== To do ==
Give back all of the records exactly.
Listed records Block Start
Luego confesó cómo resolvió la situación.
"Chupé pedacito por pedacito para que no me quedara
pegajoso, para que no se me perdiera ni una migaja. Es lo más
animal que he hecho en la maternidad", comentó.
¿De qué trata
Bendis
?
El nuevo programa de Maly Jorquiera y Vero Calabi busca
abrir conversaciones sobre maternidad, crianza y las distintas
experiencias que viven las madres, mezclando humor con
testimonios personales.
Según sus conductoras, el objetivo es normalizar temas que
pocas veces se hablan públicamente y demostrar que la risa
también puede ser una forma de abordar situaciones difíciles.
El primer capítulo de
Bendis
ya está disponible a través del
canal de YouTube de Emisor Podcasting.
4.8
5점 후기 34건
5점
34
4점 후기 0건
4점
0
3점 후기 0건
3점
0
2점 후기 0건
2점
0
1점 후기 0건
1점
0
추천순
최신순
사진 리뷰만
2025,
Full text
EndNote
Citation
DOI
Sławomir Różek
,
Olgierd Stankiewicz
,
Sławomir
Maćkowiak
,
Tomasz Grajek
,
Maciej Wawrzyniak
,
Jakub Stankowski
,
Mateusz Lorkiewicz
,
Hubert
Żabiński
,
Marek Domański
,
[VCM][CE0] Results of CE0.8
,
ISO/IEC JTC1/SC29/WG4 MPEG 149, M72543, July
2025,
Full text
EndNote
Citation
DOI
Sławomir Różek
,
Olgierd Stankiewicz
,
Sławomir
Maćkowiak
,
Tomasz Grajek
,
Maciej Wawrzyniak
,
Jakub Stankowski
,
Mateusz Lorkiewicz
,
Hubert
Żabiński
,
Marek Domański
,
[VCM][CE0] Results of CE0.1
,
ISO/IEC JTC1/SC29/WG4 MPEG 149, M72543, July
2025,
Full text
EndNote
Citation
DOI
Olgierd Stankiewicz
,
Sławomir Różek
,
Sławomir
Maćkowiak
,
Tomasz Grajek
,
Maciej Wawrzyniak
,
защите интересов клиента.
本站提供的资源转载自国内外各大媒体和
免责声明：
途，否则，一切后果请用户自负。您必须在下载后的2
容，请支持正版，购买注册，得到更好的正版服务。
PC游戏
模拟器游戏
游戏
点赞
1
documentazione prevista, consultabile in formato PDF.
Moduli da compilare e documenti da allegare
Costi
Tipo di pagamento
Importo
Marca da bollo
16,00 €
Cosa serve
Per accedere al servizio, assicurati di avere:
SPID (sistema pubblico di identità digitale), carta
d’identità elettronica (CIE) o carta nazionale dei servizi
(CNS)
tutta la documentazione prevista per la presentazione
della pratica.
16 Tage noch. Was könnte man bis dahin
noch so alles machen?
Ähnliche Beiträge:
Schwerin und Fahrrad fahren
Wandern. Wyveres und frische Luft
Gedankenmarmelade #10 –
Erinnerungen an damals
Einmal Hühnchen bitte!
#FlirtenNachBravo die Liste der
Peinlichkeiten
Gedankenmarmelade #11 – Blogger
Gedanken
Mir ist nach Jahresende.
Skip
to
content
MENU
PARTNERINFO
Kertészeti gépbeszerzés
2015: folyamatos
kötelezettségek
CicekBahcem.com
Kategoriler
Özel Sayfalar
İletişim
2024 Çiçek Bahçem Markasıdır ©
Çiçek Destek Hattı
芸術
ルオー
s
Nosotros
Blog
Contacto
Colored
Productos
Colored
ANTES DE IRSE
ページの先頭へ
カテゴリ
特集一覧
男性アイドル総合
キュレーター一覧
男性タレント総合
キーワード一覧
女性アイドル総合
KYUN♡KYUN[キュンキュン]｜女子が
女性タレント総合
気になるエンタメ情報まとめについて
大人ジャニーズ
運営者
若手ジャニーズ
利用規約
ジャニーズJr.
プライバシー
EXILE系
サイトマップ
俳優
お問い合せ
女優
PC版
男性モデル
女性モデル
Listed records Block End
== Result for this exercise ==
Luego confesó cómo resolvió la situación.
"Chupé pedacito por pedacito para que no me quedara
pegajoso, para que no se me perdiera ni una migaja. Es lo más
animal que he hecho en la maternidad", comentó.
¿De qué trata
Bendis
?
El nuevo programa de Maly Jorquiera y Vero Calabi busca
abrir conversaciones sobre maternidad, crianza y las distintas
experiencias que viven las madres, mezclando humor con
testimonios personales.
Según sus conductoras, el objetivo es normalizar temas que
pocas veces se hablan públicamente y demostrar que la risa
también puede ser una forma de abordar situaciones difíciles.
El primer capítulo de
Bendis
ya está disponible a través del
canal de YouTube de Emisor Podcasting.
4.8
5점 후기 34건
5점
34
4점 후기 0건
4점
0
3점 후기 0건
3점
0
2점 후기 0건
2점
0
1점 후기 0건
1점
0
추천순
최신순
사진 리뷰만
2025,
Full text
EndNote
Citation
DOI
Sławomir Różek
,
Olgierd Stankiewicz
,
Sławomir
Maćkowiak
,
Tomasz Grajek
,
Maciej Wawrzyniak
,
Jakub Stankowski
,
Mateusz Lorkiewicz
,
Hubert
Żabiński
,
Marek Domański
,
[VCM][CE0] Results of CE0.8
,
ISO/IEC JTC1/SC29/WG4 MPEG 149, M72543, July
2025,
Full text
EndNote
Citation
DOI
Sławomir Różek
,
Olgierd Stankiewicz
,
Sławomir
Maćkowiak
,
Tomasz Grajek
,
Maciej Wawrzyniak
,
Jakub Stankowski
,
Mateusz Lorkiewicz
,
Hubert
Żabiński
,
Marek Domański
,
[VCM][CE0] Results of CE0.1
,
ISO/IEC JTC1/SC29/WG4 MPEG 149, M72543, July
2025,
Full text
EndNote
Citation
DOI
Olgierd Stankiewicz
,
Sławomir Różek
,
Sławomir
Maćkowiak
,
Tomasz Grajek
,
Maciej Wawrzyniak
,
защите интересов клиента.
本站提供的资源转载自国内外各大媒体和
免责声明：
途，否则，一切后果请用户自负。您必须在下载后的2
容，请支持正版，购买注册，得到更好的正版服务。
PC游戏
模拟器游戏
游戏
点赞
1
documentazione prevista, consultabile in formato PDF.
Moduli da compilare e documenti da allegare
Costi
Tipo di pagamento
Importo
Marca da bollo
16,00 €
Cosa serve
Per accedere al servizio, assicurati di avere:
SPID (sistema pubblico di identità digitale), carta
d’identità elettronica (CIE) o carta nazionale dei servizi
(CNS)
tutta la documentazione prevista per la presentazione
della pratica.
16 Tage noch. Was könnte man bis dahin
noch so alles machen?
Ähnliche Beiträge:
Schwerin und Fahrrad fahren
Wandern. Wyveres und frische Luft
Gedankenmarmelade #10 –
Erinnerungen an damals
Einmal Hühnchen bitte!
#FlirtenNachBravo die Liste der
Peinlichkeiten
Gedankenmarmelade #11 – Blogger
Gedanken
Mir ist nach Jahresende.
Skip
to
content
MENU
PARTNERINFO
Kertészeti gépbeszerzés
2015: folyamatos
kötelezettségek
CicekBahcem.com
Kategoriler
Özel Sayfalar
İletişim
2024 Çiçek Bahçem Markasıdır ©
Çiçek Destek Hattı
芸術
ルオー
s
Nosotros
Blog
Contacto
Colored
Productos
Colored
ANTES DE IRSE
ページの先頭へ
カテゴリ
特集一覧
男性アイドル総合
キュレーター一覧
男性タレント総合
キーワード一覧
女性アイドル総合
KYUN♡KYUN[キュンキュン]｜女子が
女性タレント総合
気になるエンタメ情報まとめについて
大人ジャニーズ
運営者
若手ジャニーズ
利用規約
ジャニーズJr.
プライバシー
EXILE系
サイトマップ
俳優
お問い合せ
女優
PC版
男性モデル
女性モデル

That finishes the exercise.